The invention relates to measuring instruments, and more particularly to a non-contact inductive pickup for determining the interface between two media.
Existing non-contact inductive pickups for determining the interface between two media having different specific density and different specific resistance depend for their operation on the distortion of their electromagnetic fields by the fields produced by eddy currents which appear at least in one of the media, which is electrically conductive and non-magnetic.
A known existing non-contact inductive pickup for determining the interface between two media comprises a non-contact inductive proximity pickup wherein two excitation windings are disposed on the end legs of an E-shaped magnetic circuit and are so connected that the magnetic flux produced in the central leg on which the measuring winding is disposed is equal to the difference between the magnetic fluxes produced by the excitation windings. When the excitation windings produce equal fluxes, the magnetic flux in the central leg is zero. The magnetic circuit of the pickup is disposed so as to be parallel to the interface between two media. The container holding the two media, the interface between which is to be determined, is disposed between one of the end legs and the central leg of the magnetic circuit. When the interface between the two media is located between this end leg and the central leg, the stable equilibrium of the magnetic fluxes in the central leg is disturbed and an emf is induced in the measuring winding.
Such pickups determine the interface between air and liquid metal when set up near the walls of a vessel or ladle.

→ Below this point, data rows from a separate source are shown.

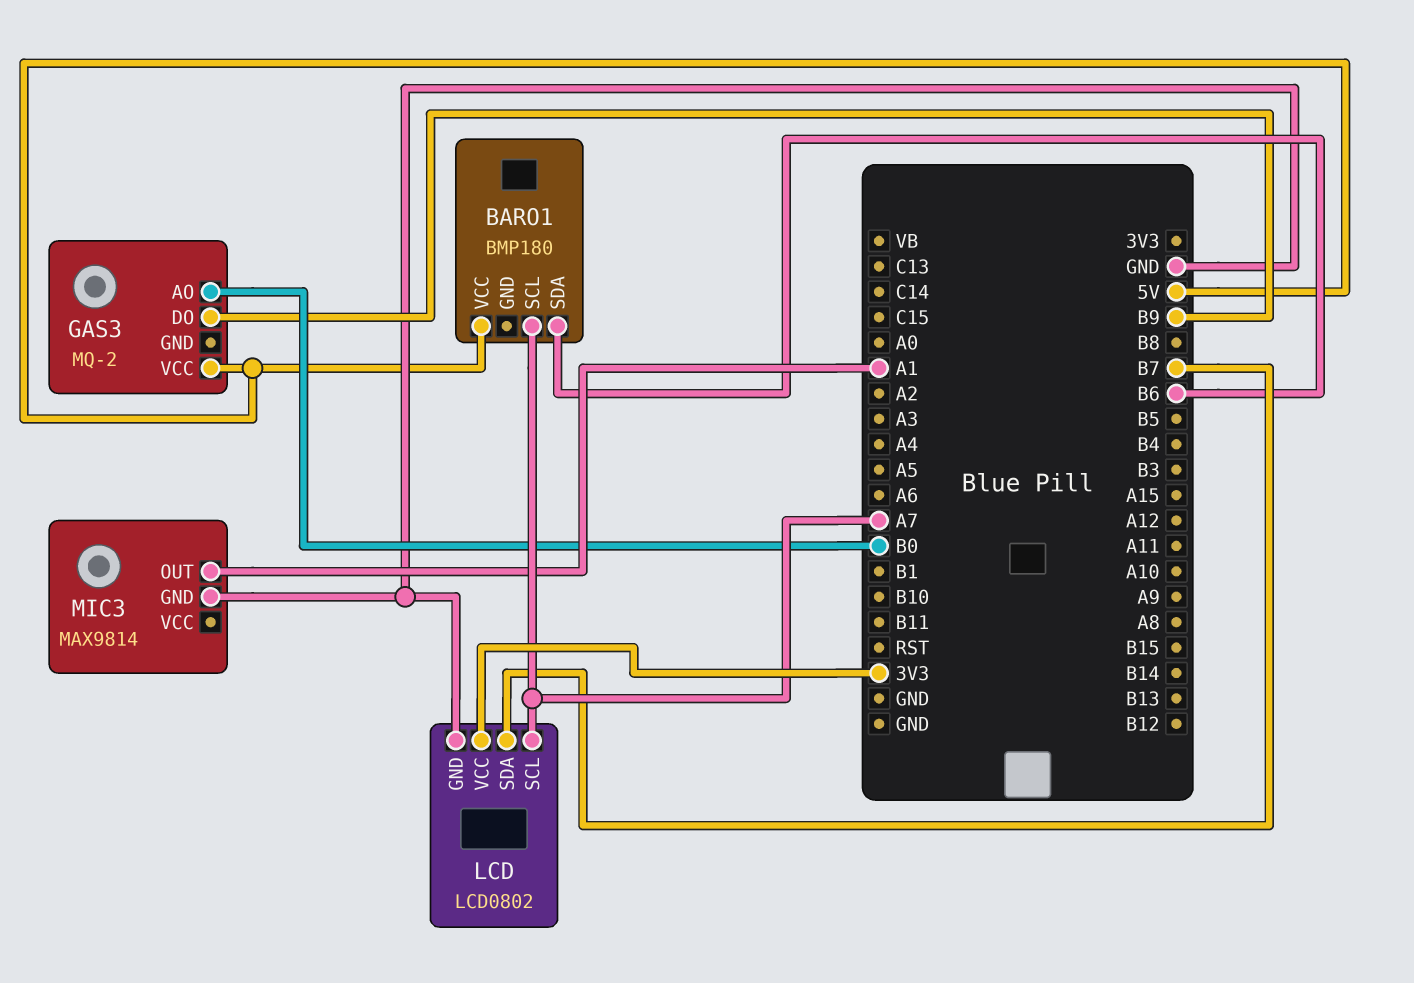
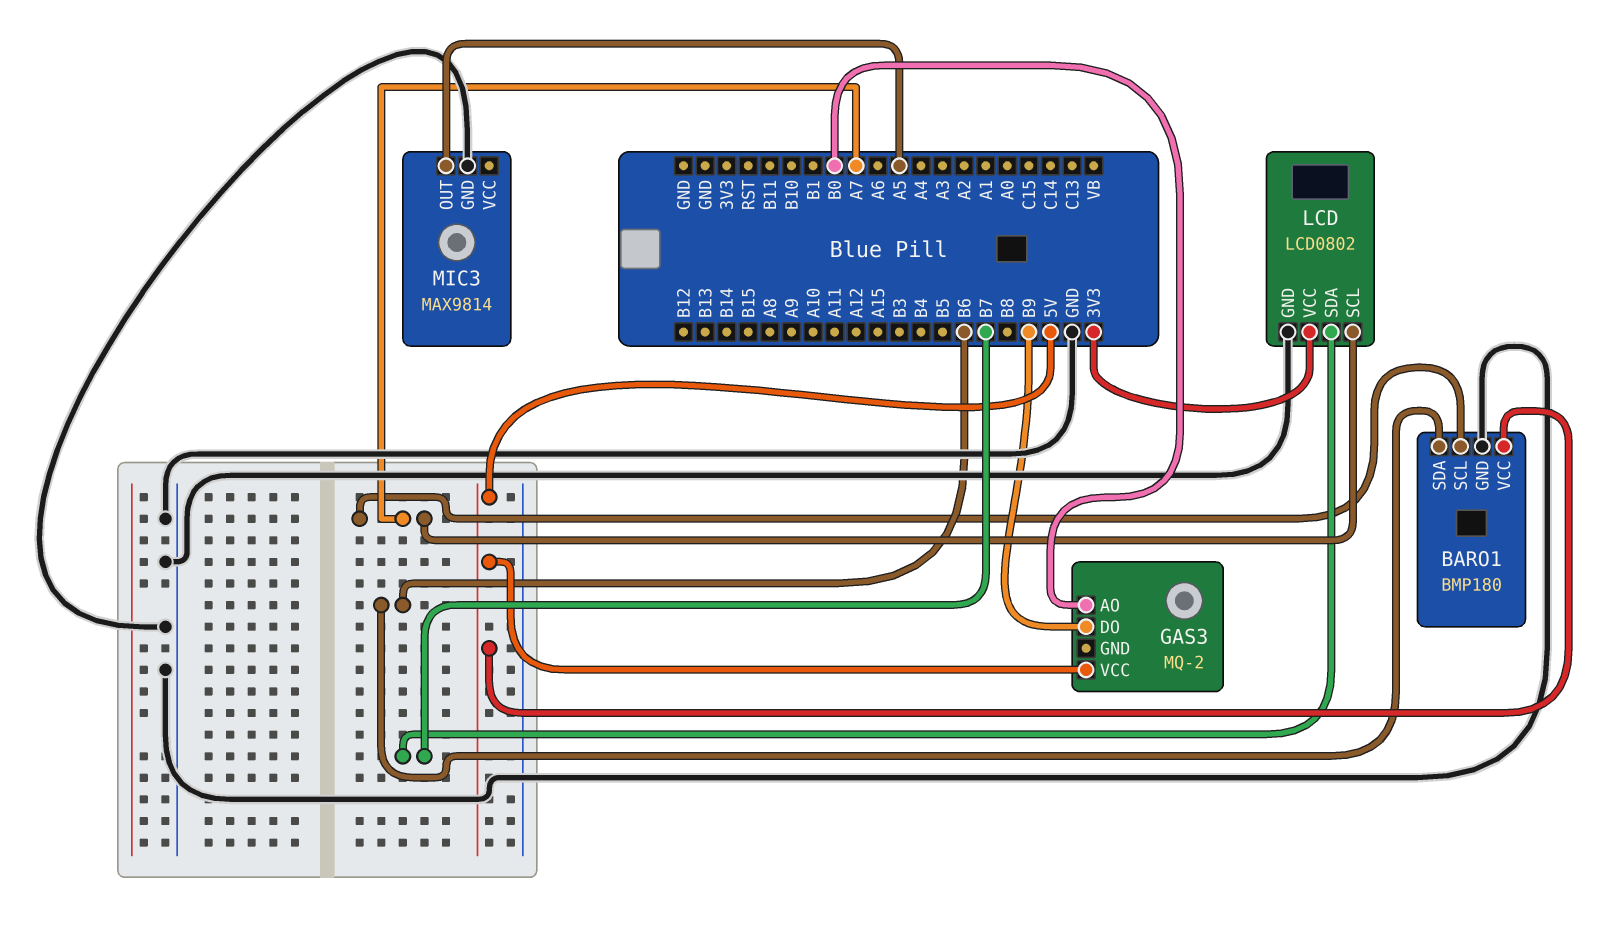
BARO1 pin GND: none -> GND
MIC3 pin OUT: A1 -> A5

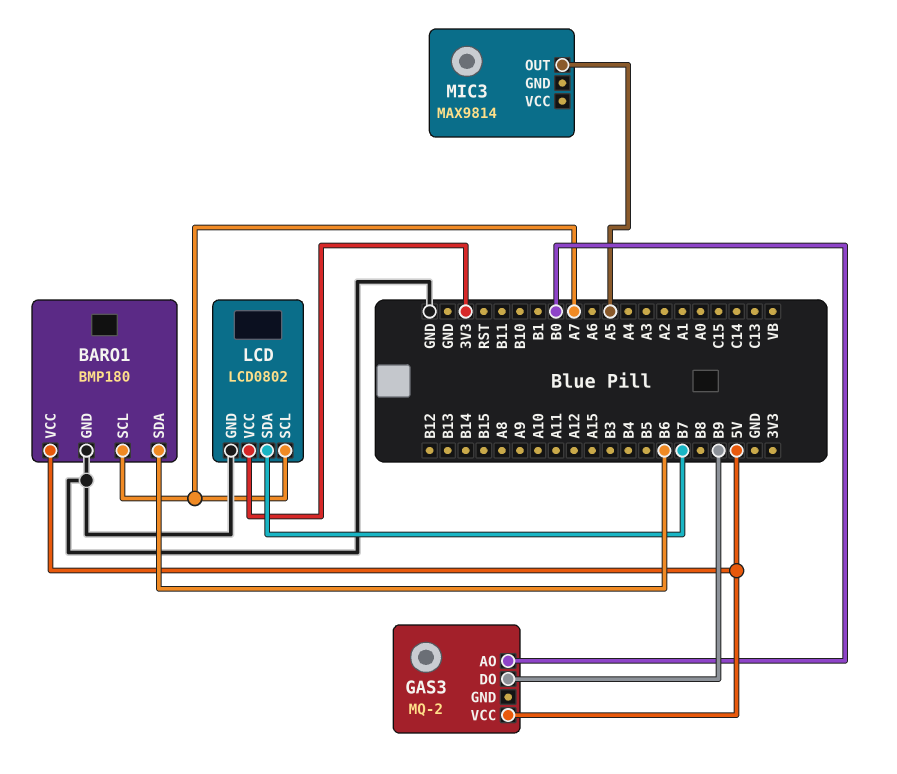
MIC3 pin GND: GND -> none

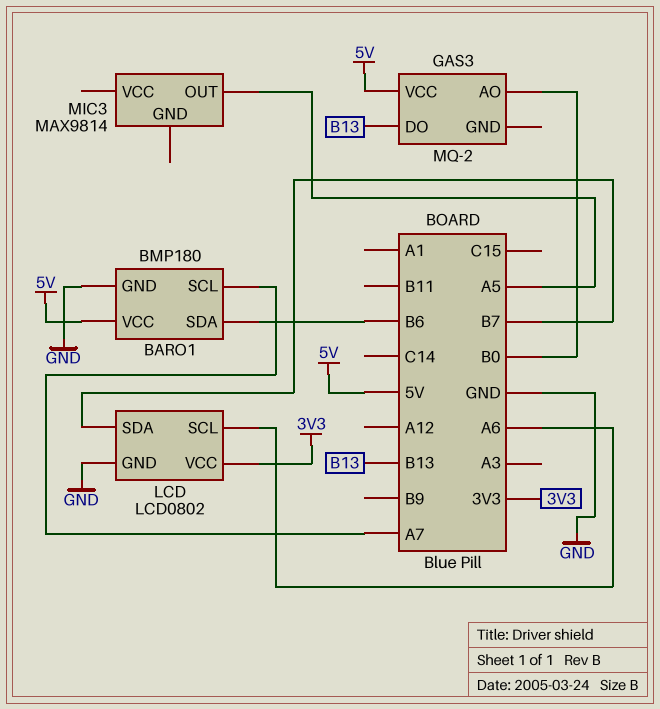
GAS3 pin DO: B9 -> B13
LCD pin SCL: A7 -> A6

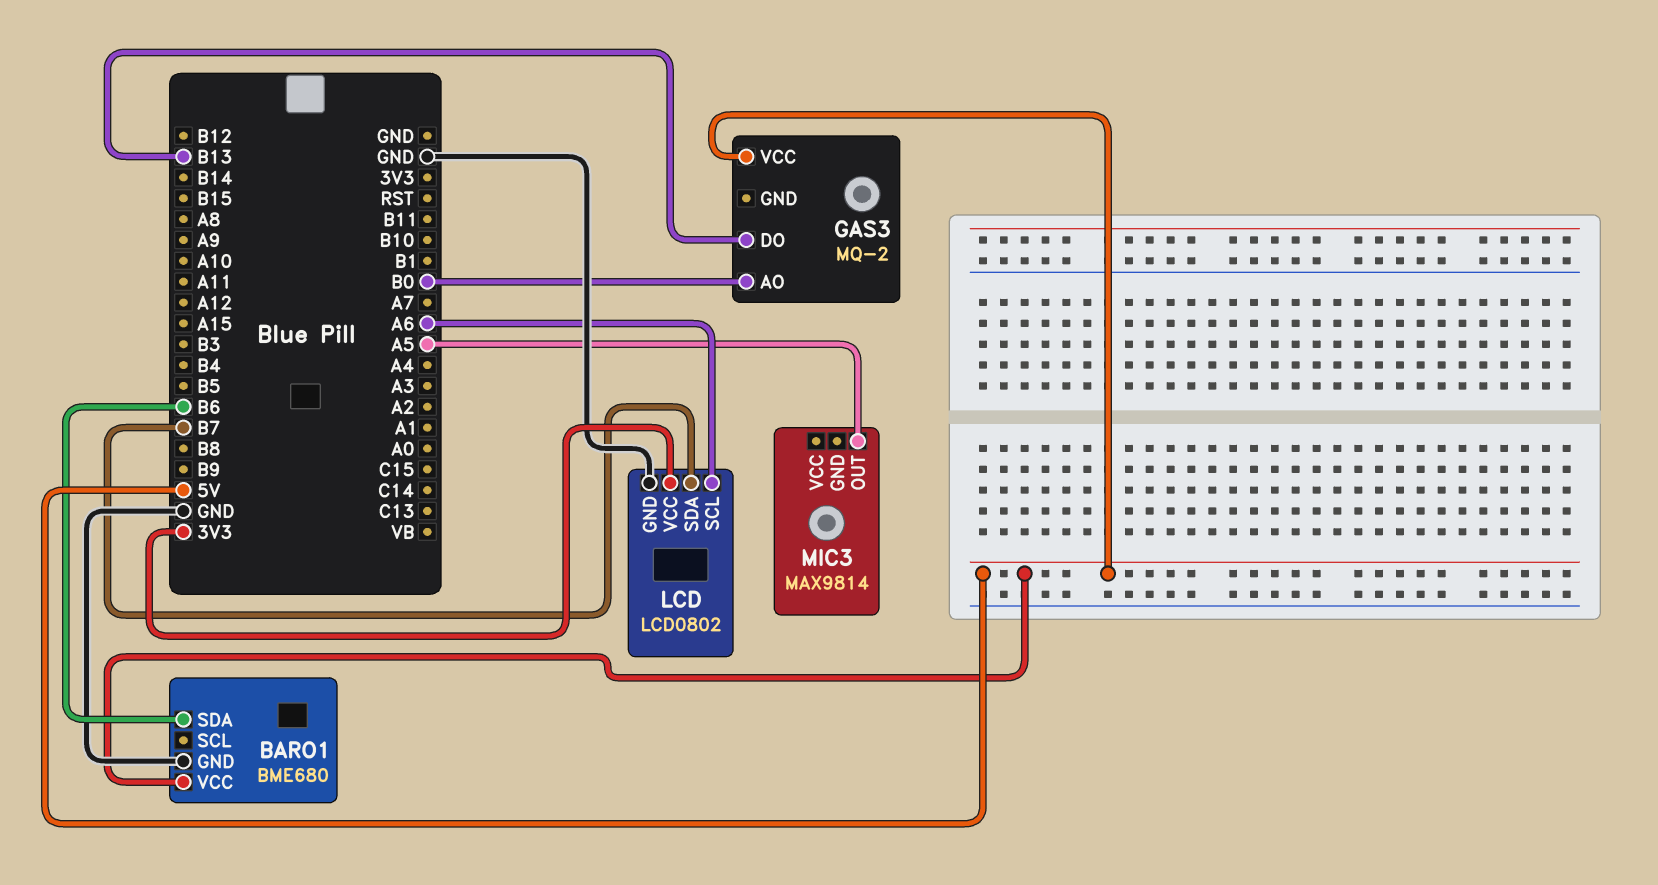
BARO1: BMP180 -> BME680
BARO1 pin SCL: A7 -> none

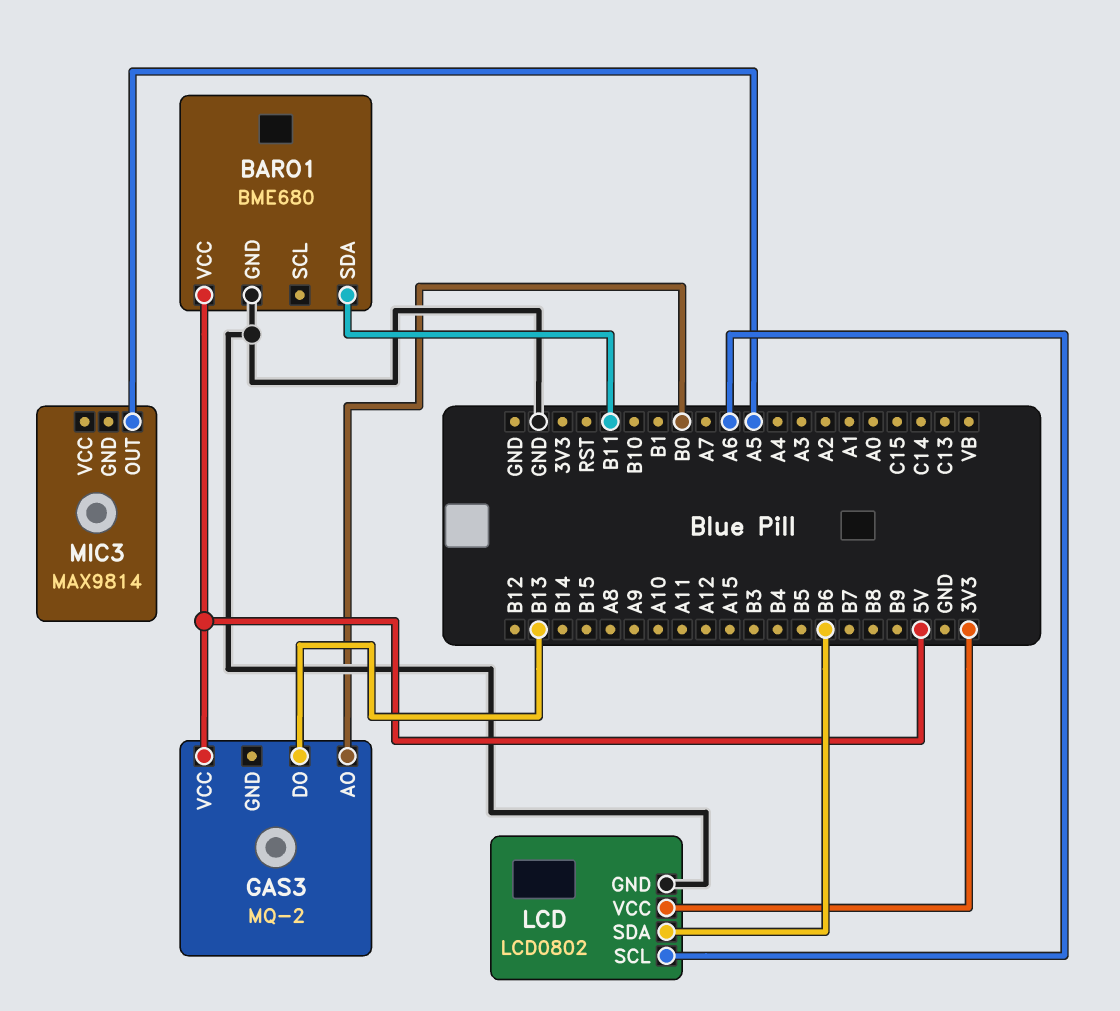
BARO1 pin SDA: B6 -> B11
LCD pin SDA: B7 -> B6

However these pickups cennot be used for determining the interface between two media in electrometallurgical processes such as electroslag refining, plasma-arc refining, electron-beam refining, electroslag welding, since they operate only if the container holding the two media is made from a non-magnetic material, however ingot molds wherein the interface between liquid metal and slag or between liquid metal and gaseous medium has to be determined, are made from copper. Hence such pickups have to be made excessively large and additional calculations and experiments are necessary for each specific case.
A non-contact inductive pickup is also known for determining the interface between two media using a single open E-shaped magnetic circuit. It comprises two operating windings disposed on the end legs of the magnetic circuit and connected so that the magnetic fluxes set up by the current through these windings in the central leg carrying the measuring winding are mutually subtracted. As long as the magnetic fluxes are equal, the emf in the measuring winding is zero. If an electrically conductive medium is placed between one of the end legs and the central leg the eddy currents which are induced in the medium correspondingly reduce one of the magnetic fluxes. As a result the magnetic fluxes affecting the central leg will no longer be equal and an emf will be induced in the measuring winding. The non-contact inductive pickup for determining the interface between two media which uses an E-shaped magnetic circuit has a number of serious drawbacks, one of them being the small depth to which the electromagnetic field penetrates into the media, the interface between which is to be determined.
The penetration depth and the pattern of the magnetic lines of force depend on the spacing between the end legs and the central leg of the E-shaped magnetic circuit: the greater the spacing, the deeper the penetration of the electromagnetic field.
Hence a pickup of this type is difficult to use if the distance from the pickup to the interface between two media which is to be determined is 10-15 mm as, in this case, the spacing between the central and end legs of the magnetic circuit has to be increased, which results the pickup as a whole having much larger dimensions.
The disadvantages mentioned above restrict the application of such a pickup.